• _Work to be completed_: Continue the article on inflation hurting India's poor, starting right after its last paragraph and leaving the data that follows it aside.

• _Passage provided_:
- - - - -

Poor among worst hit as inflation rings alarm bell

The steep rise in the prices of essential commodities and decline in GVA of manufacturing sector makes it even tougher for the lower strata to make ends meet

A massive rise in food prices has pushed India’s retail inflation in December to a 65-month high of 7.35 per cent from 5.54 per cent in November, while the wholesale price-based inflation shot up to 2.59 per cent from 0.58 per cent in the same period. Inflation affects everybody but it hits the poor hardest.

According to a communication issued by the National Statistical Office (NSO), Ministry of Statistics and Programme Implementation on January 11, about the first advance estimates of national Income at both Constant and Current Prices, for the financial year 2019-20, the Gross Value Added (GVA) at Basic Prices for 2019-20 from ‘Manufacturing’ sector is estimated to grow by two per cent as compared to growth of 6.9 per cent in 2018-19. 

Similarly, the GVA at Basic Prices for 2019-20 from ‘Construction’ sector is expected to grow by 3.2 per cent as compared to growth of 8.7 per cent in 2018-19. The sector-wise estimates are obtained by extrapolation of indicators like Index of Industrial Production (IIP) of first 7 months of the financial year, (ii) financial performance of Listed Companies in the Private Corporate sector available up to quarter ending September 2019 (iii) 1st Advance Estimates of Crop production, (iv) accounts of Central & State Governments.

- - - - -

• _Stored data_:
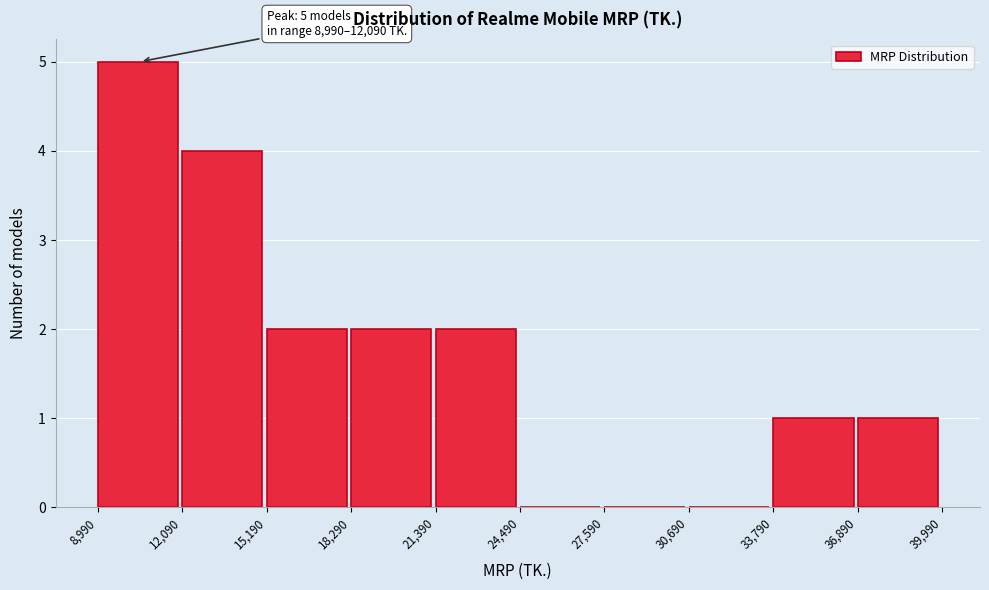

Over which range of the x-axis is the bar tallest?

8,990 to 12,090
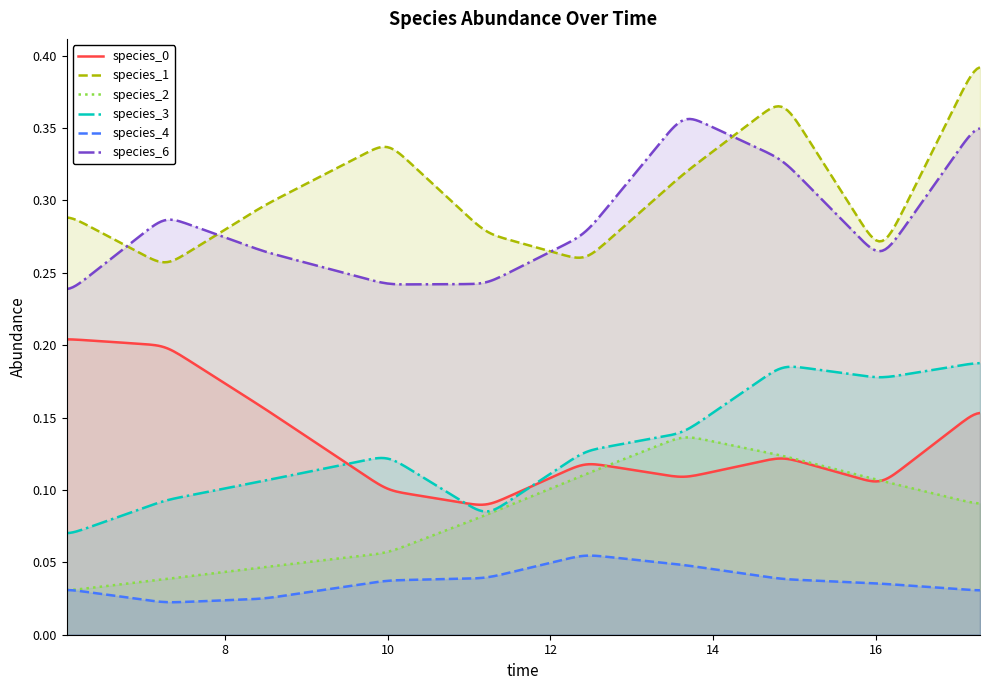

True or false: species_4 and species_3 intersect in this chart.

False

- - - - -

• _Expected answer_:
Major highlights of the data released by the National Statistics Office (NSO) are:

— Food inflation surged to 14.12 per cent in December last year as against 10.01 per cent in November.

— Vegetable prices inflation increased to 60.5 per cent in December, a significant jump from 36 per cent the previous month.

Core inflation was recorded at 37 per cent in December.

Inflation rate in cereals and products stood at 4.36 per cent in December.

The steep rise in the prices of essential commodities and decline in GVA of manufacturing sector makes it even tougher for the lower strata to make ends meet. In recent weeks, the powers that be have been so preoccupied with dousing the fire triggered by some controversial legislations and unsavoury incidents at the Jawaharlal Nehru University.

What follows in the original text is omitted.